» **WHAT THE TASK ASKS**
Repeat the part of the batch management help page that runs from "The output of" up to and including "specific groups only?", word for word.

» **EXTRACT PROVIDED**
In this article:

Introduction and Overview

   Role restrictions

   The Batch tool interface

   Tips for the upload CSV

Migrate records with administrative batch management

Uploading files


Introduction and overview


Why is there no "too long; didn't read" section? Because we implore you to read this entire document! By using the batch tool you are levelling up your skills and will need all the information here. 


The batch tool is designed to be used for any repository structure and therefore requires a bit of planning and testing before use. Please read through this full document to understand how it works and what you will need to think about for your repository. The first section provides a high level overview. Further down, you will find a detailed description of a migration process using the tool and below that specific guidance on uploading files.


This functionality enables the creation and management of many records at once within your Figshare repository, up to thousands of records. This is not just for items you own, but any item that you have the permission to edit via impersonation. You can find Batch Management tool in the drop down menu from your account icon in the upper right or you account page.


IMPORTANT NOTE - YOU MUST READ THIS: Please ensure that the metadata that you intend to publish using batch management is thoroughly tested on your stage environment, to prevent the need to make changes after initial publication. Before publishing and/or updating items using batch management, it is very important to be aware of changes to metadata that cause item versioning. Figshare does not support removal of versions. While admin users can unpublish individual items (in order to update and republish without creating a new version), removal of versions in batch is not supported. In the event that you unexpectedly create multiple versions via batch management, our Support Team will charge for assisting to remove versions in batch, and the timeframe for carrying out the work cannot be considered as urgent.‍


Role restrictions

This functionality is restricted to Institutional Administrators only.‍ That is, admins in the top level group.


The Batch tool interface

‍On the page, you can find two sections that will be detailed below, the Download Metadata section and the Upload Metadata and files section. 

 



Download metadata

The output of this section will be a CSV containing the metadata of the requested items. This will be sent asynchronously in a zip file to your account's email when it has been prepared. 


There are 2 main options to consider: 


  • Do you want metadata of only public items or all items in any state (public/private/draft)?
    • The state of the object will be shown in the download sheet
  • Do you want the metadata of objects from across your whole repository or from specific groups only?


If you have a variety of metadata across different groups, then each metadata field will be represented in each own column and will be empty for items that don’t have those fields applied to them.  



Upload metadata and files 

This section is used for both the creation of new items and the editing of existing items. You can choose to publish items or push the new changes or newly-created items straight to private. If you choose to publish, all items included in the upload sheet will be published.


If your repository has the review module enabled, you can choose to automatically approve the items. This will not skip the review process, but will create a Review entry and approve it from your login.

» **SUPPLIED DATA**
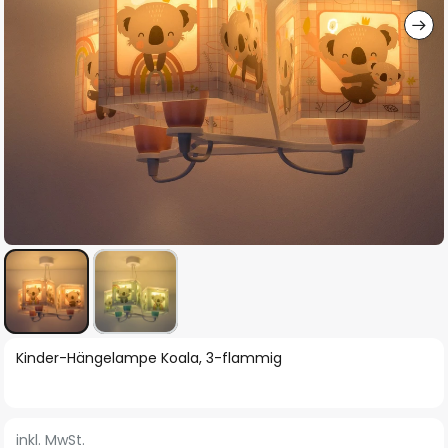
Zum
Kinder-Hängelampe Koala, 3-flammig
Anfang
der
Bildgalerie
inkl. MwSt.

» **EXERCISE ANSWER**
The output of this section will be a CSV containing the metadata of the requested items. This will be sent asynchronously in a zip file to your account's email when it has been prepared. 


There are 2 main options to consider: 


  • Do you want metadata of only public items or all items in any state (public/private/draft)?
    • The state of the object will be shown in the download sheet
  • Do you want the metadata of objects from across your whole repository or from specific groups only?